The Impact of the Montgomery Decision on Freight Broker Mergers and Acquisitions
Last week I talked about the impact that Montgomery would likely have on carrier sales compensation and overall cost of compensation for freight brokers. There may be other impacts that I’m not considering, or which are not apparent now, but the final compensation impact I will discuss will be how companies are positioning themselves for M&A. Smaller organizations may see this as the ideal time to make their exit from the industry or to merge with companies with better insurance rates and more sophisticated carrier vetting tools. Some compensation systems play better than others in the M&A world. When a company is looking to buy a freight broker, they need some assurance that the assets they are buying (which are largely the people and their shipper and carrier relationships) are going to stay with the organization and help it thrive.

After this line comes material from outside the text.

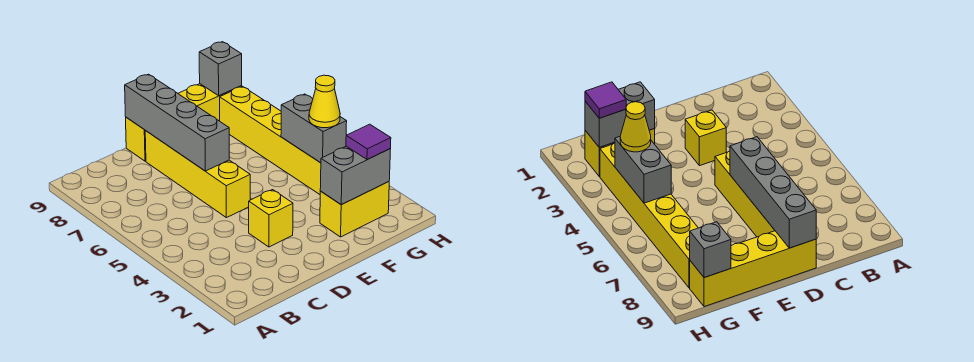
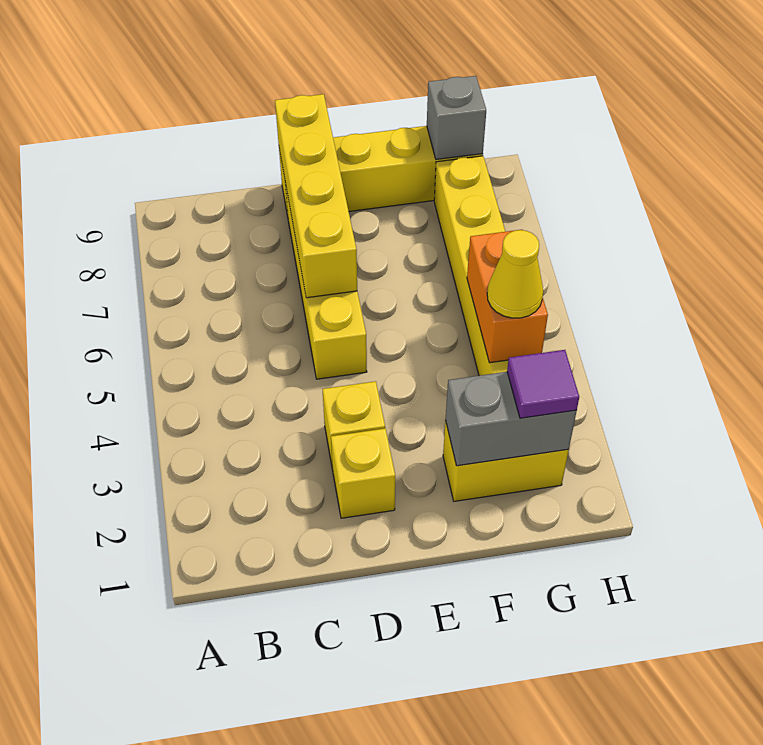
none -> yellow 1x1 brick [331,428,395,518]
grey 1x4 brick [125,74,229,171] -> yellow 1x4 brick [275,94,357,298]
grey 1x2 brick [281,94,347,163] -> orange 1x2 brick [467,230,548,363]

The easiest brokers to acquire are the ones with the most discipline in how they define and pay for work. When a company has clear job descriptions and a market-based salary structure, an acquirer can map every role onto its own org chart, benchmark the pay against its own bands, and model the combined cost structure with confidence. There are no surprises. Contrast that with a broker that has no such discipline, where two people doing the same job earn wildly different amounts based on tenure, negotiating skill, or simply who they know. An acquirer looking at that organization sees a minefield, because every move toward consistency creates a winner and a loser, and the losers are often the very people whose relationships the acquirer is paying to keep. Companies that want to be attractive targets should start looking to define their compensation philosophy, standardize and document their incentive compensation plans, and ensure they have solid job descriptions. Salary mid-points and target total compensation should be anchored to market data, and indefensible gaps between people in the same role should be minimized or rectified.